### What is expected
Copy all of the data below without the pictures. Scale the dot coordinates given for each second view by 0.7, rounding to whole numbers with halves going up, and leave every other number unchanged.

### Data supplied
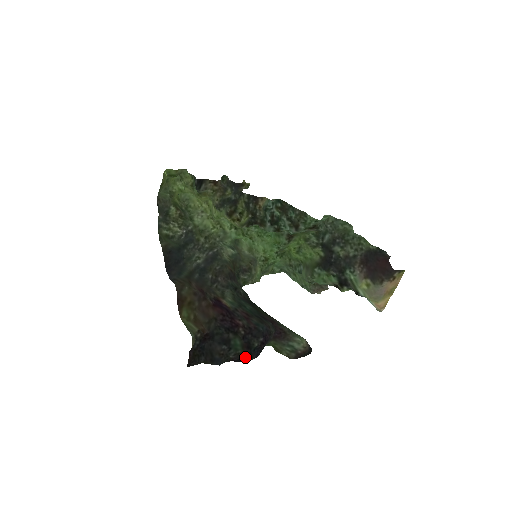
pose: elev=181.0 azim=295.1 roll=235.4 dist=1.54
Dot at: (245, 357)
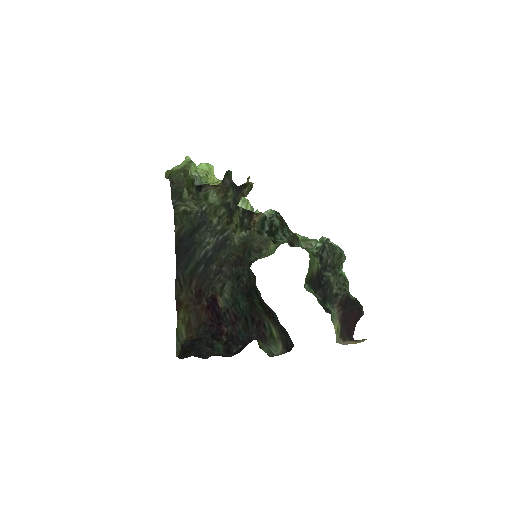
Dot at: (227, 356)
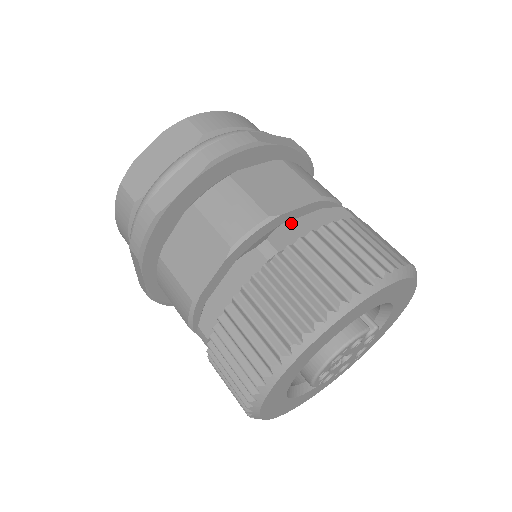
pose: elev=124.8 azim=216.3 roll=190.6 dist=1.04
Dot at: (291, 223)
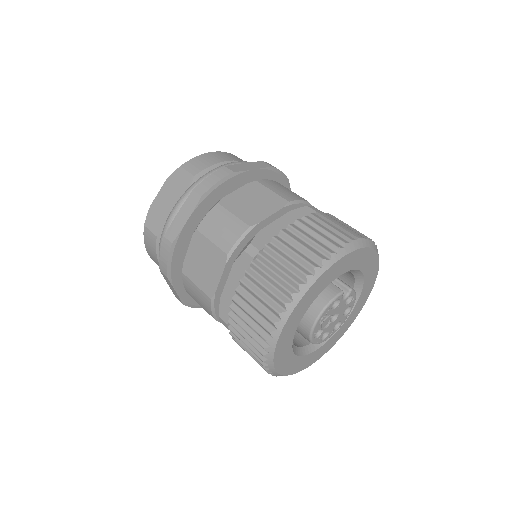
Dot at: (267, 227)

### Solution below
pose: elev=181.0 azim=295.1 roll=235.4 dist=1.54
Dot at: (245, 357)
Dot at: (159, 249)
pose: elev=124.8 azim=216.3 roll=190.6 dist=1.04
Dot at: (291, 223)
Dot at: (187, 159)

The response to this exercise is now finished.